### [Exercise description]
Return the text read from every one of the records below, line for line and without any change. Leave the pictures out of your answer.

### [Material provided]

▼▼▼

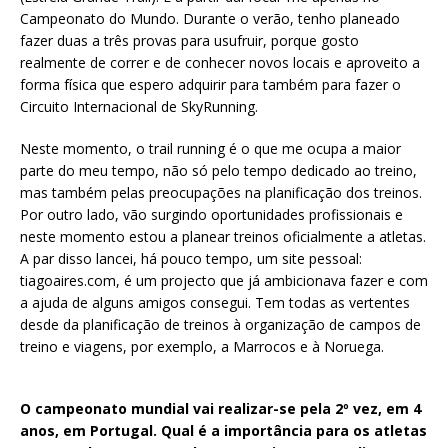
Campeonato do Mundo. Durante o verão, tenho planeado
fazer duas a três provas para usufruir, porque gosto
realmente de correr e de conhecer novos locais e aproveito a
forma física que espero adquirir para também para fazer o
Circuito Internacional de SkyRunning.
Neste momento, o trail running é o que me ocupa a maior
parte do meu tempo, não só pelo tempo dedicado ao treino,
mas também pelas preocupações na planificação dos treinos.
Por outro lado, vão surgindo oportunidades profissionais e
neste momento estou a planear treinos oficialmente a atletas.
A par disso lancei, há pouco tempo, um site pessoal:
tiagoaires.com, é um projecto que já ambicionava fazer e com
a ajuda de alguns amigos consegui. Tem todas as vertentes
desde da planificação de treinos à organização de campos de
treino e viagens, por exemplo, a Marrocos e à Noruega.
O campeonato mundial vai realizar-se pela 2º vez, em 4
anos, em Portugal. Qual é a importância para os atletas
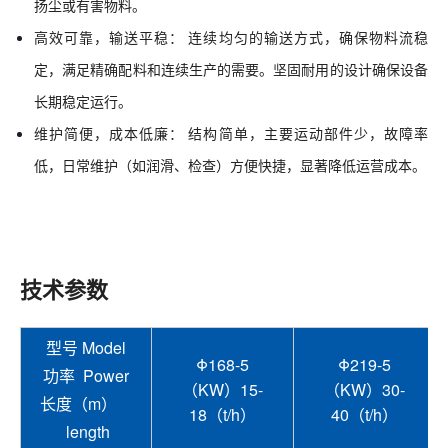
扬尘或有害物料。
高效可靠，输送平稳：
连续均匀的输送方式，确保物料流稳
定，满足精确配料和连续生产的需要。坚固耐用的设计确保设备
长期稳定运行。
维护简便，成本低廉：
结构简单，主要运动部件少，故障率
低，日常维护（如润滑、检查）方便快捷，显著降低运营成本。
技术参数
型号 Model
Φ168-5
Φ219-5
功率 Power
（KW）15-
（KW）30-
长度（m）
18（t/h）
40（t/h）
length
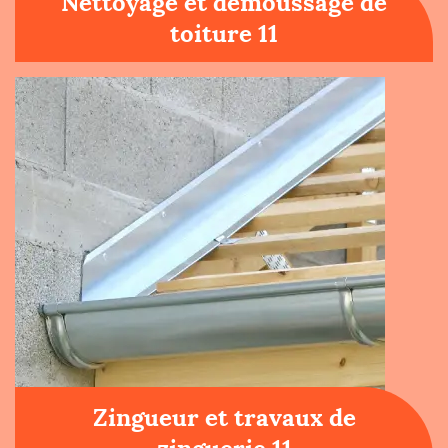
Nettoyage et démoussage de
toiture 11
Zingueur et travaux de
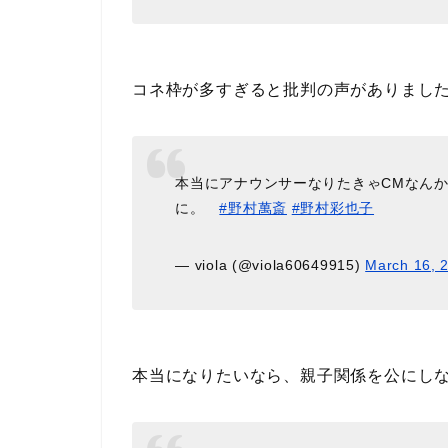
コネ枠が多すぎると批判の声がありまし
本当にアナウンサーなりたきゃCMなん
に。
#野村萬斎
#野村彩也子
— viola (@viola60649915)
March 16, 
本当になりたいなら、親子関係を公にし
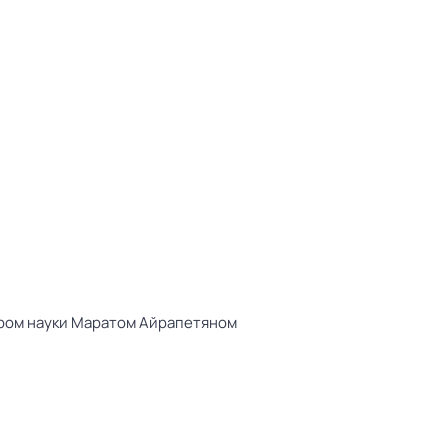
ором науки Маратом Айрапетяном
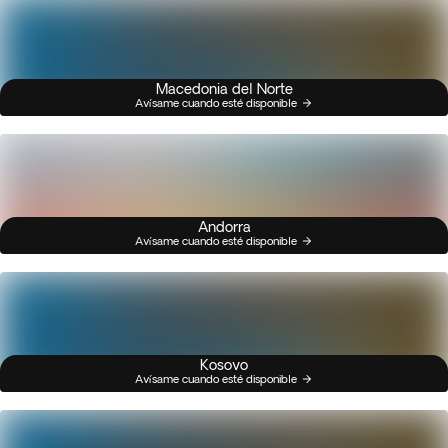
Macedonia del Norte
Avísame cuando esté disponible
Andorra
Avísame cuando esté disponible
Kosovo
Avísame cuando esté disponible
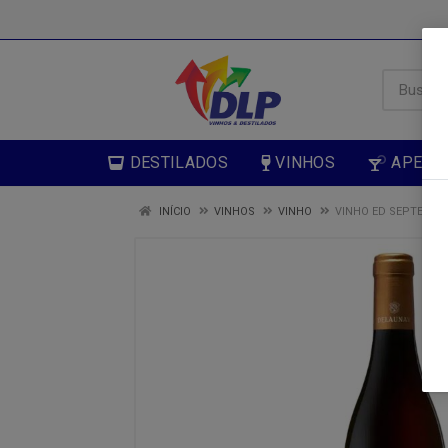
DESTILADOS
VINHOS
APERIT
INÍCIO
VINHOS
VINHO
VINHO ED SEPTEMBR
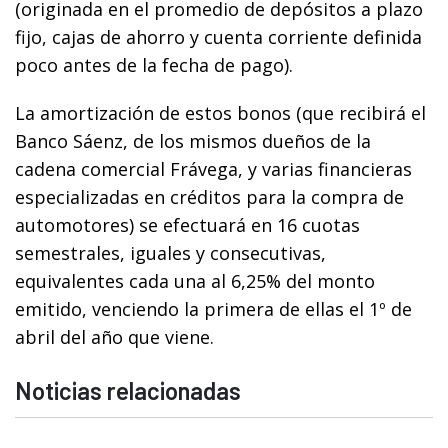
(originada en el promedio de depósitos a plazo
fijo, cajas de ahorro y cuenta corriente definida
poco antes de la fecha de pago).
La amortización de estos bonos (que recibirá el
Banco Sáenz, de los mismos dueños de la
cadena comercial Frávega, y varias financieras
especializadas en créditos para la compra de
automotores) se efectuará en 16 cuotas
semestrales, iguales y consecutivas,
equivalentes cada una al 6,25% del monto
emitido, venciendo la primera de ellas el 1º de
abril del año que viene.
Noticias relacionadas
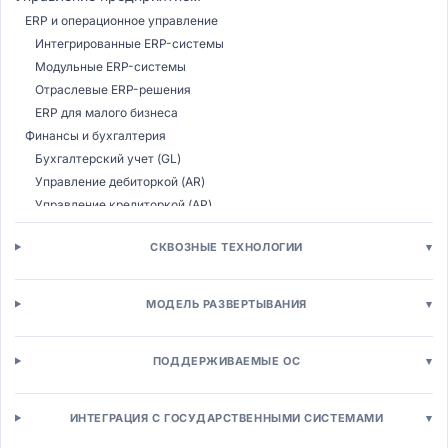
ERP и операционное управление
Интегрированные ERP-системы
Модульные ERP-системы
Отраслевые ERP-решения
ERP для малого бизнеса
Финансы и бухгалтерия
Бухгалтерский учет (GL)
Управление дебиторкой (AR)
Управление кредиторкой (AP)
Казначейство
СКВОЗНЫЕ ТЕХНОЛОГИИ
▾
Бюджетирование (CPM)
Налоговый учет
Консолидация МСФО
МОДЕЛЬ РАЗВЕРТЫВАНИЯ
▾
Управление расходами (T&E)
Управление закупками
ПОДДЕРЖИВАЕМЫЕ ОС
▾
Электронные закупки (E-procurement)
Управление поставщиками (SRM)
Электронные аукционы (E-sourcing)
ИНТЕГРАЦИЯ С ГОСУДАРСТВЕННЫМИ СИСТЕМАМИ
▾
Управление контрактами (CLM)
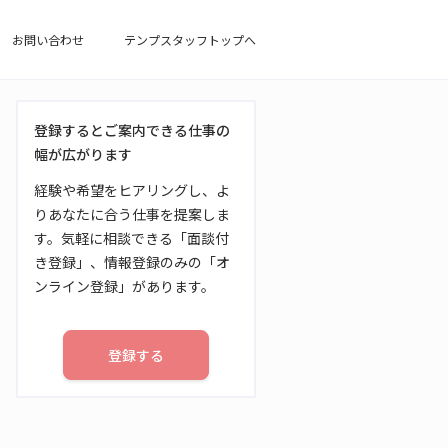
お問い合わせ
テンプスタッフトップへ
登録するとご案内できる仕事の
幅が広がります
経験や希望をヒアリングし、よ
りあなたに合う仕事を提案しま
す。気軽に相談できる「面談付
き登録」、情報登録のみの「オ
ンライン登録」があります。
登録する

▲▲▲

### [Response box]
Campeonato do Mundo. Durante o verão, tenho planeado
fazer duas a três provas para usufruir, porque gosto
realmente de correr e de conhecer novos locais e aproveito a
forma física que espero adquirir para também para fazer o
Circuito Internacional de SkyRunning.
Neste momento, o trail running é o que me ocupa a maior
parte do meu tempo, não só pelo tempo dedicado ao treino,
mas também pelas preocupações na planificação dos treinos.
Por outro lado, vão surgindo oportunidades profissionais e
neste momento estou a planear treinos oficialmente a atletas.
A par disso lancei, há pouco tempo, um site pessoal:
tiagoaires.com, é um projecto que já ambicionava fazer e com
a ajuda de alguns amigos consegui. Tem todas as vertentes
desde da planificação de treinos à organização de campos de
treino e viagens, por exemplo, a Marrocos e à Noruega.
O campeonato mundial vai realizar-se pela 2º vez, em 4
anos, em Portugal. Qual é a importância para os atletas
扬尘或有害物料。
高效可靠，输送平稳：
连续均匀的输送方式，确保物料流稳
定，满足精确配料和连续生产的需要。坚固耐用的设计确保设备
长期稳定运行。
维护简便，成本低廉：
结构简单，主要运动部件少，故障率
低，日常维护（如润滑、检查）方便快捷，显著降低运营成本。
技术参数
型号 Model
Φ168-5
Φ219-5
功率 Power
（KW）15-
（KW）30-
长度（m）
18（t/h）
40（t/h）
length
Nettoyage et démoussage de
toiture 11
Zingueur et travaux de
コネ枠が多すぎると批判の声がありまし
本当にアナウンサーなりたきゃCMなん
に。
#野村萬斎
#野村彩也子
— viola (@viola60649915)
March 16, 
本当になりたいなら、親子関係を公にし
ором науки Маратом Айрапетяном
Macedonia del Norte
Avísame cuando esté disponible
Andorra
Avísame cuando esté disponible
Kosovo
Avísame cuando esté disponible
DESTILADOS
VINHOS
APERIT
INÍCIO
VINHOS
VINHO
VINHO ED SEPTEMBR
(originada en el promedio de depósitos a plazo
fijo, cajas de ahorro y cuenta corriente definida
poco antes de la fecha de pago).
La amortización de estos bonos (que recibirá el
Banco Sáenz, de los mismos dueños de la
cadena comercial Frávega, y varias financieras
especializadas en créditos para la compra de
automotores) se efectuará en 16 cuotas
semestrales, iguales y consecutivas,
equivalentes cada una al 6,25% del monto
emitido, venciendo la primera de ellas el 1º de
abril del año que viene.
Noticias relacionadas
ERP и операционное управление
Интегрированные ERP-системы
Модульные ERP-системы
Отраслевые ERP-решения
ERP для малого бизнеса
Финансы и бухгалтерия
Бухгалтерский учет (GL)
Управление дебиторкой (AR)
Управление кредиторкой (AP)
Казначейство
СКВОЗНЫЕ ТЕХНОЛОГИИ
▾
Бюджетирование (CPM)
Налоговый учет
Консолидация МСФО
МОДЕЛЬ РАЗВЕРТЫВАНИЯ
▾
Управление расходами (T&E)
Управление закупками
ПОДДЕРЖИВАЕМЫЕ ОС
▾
Электронные закупки (E-procurement)
Управление поставщиками (SRM)
Электронные аукционы (E-sourcing)
ИНТЕГРАЦИЯ С ГОСУДАРСТВЕННЫМИ СИСТЕМАМИ
▾
Управление контрактами (CLM)
お問い合わせ
テンプスタッフトップへ
登録するとご案内できる仕事の
幅が広がります
経験や希望をヒアリングし、よ
りあなたに合う仕事を提案しま
す。気軽に相談できる「面談付
き登録」、情報登録のみの「オ
ンライン登録」があります。
登録する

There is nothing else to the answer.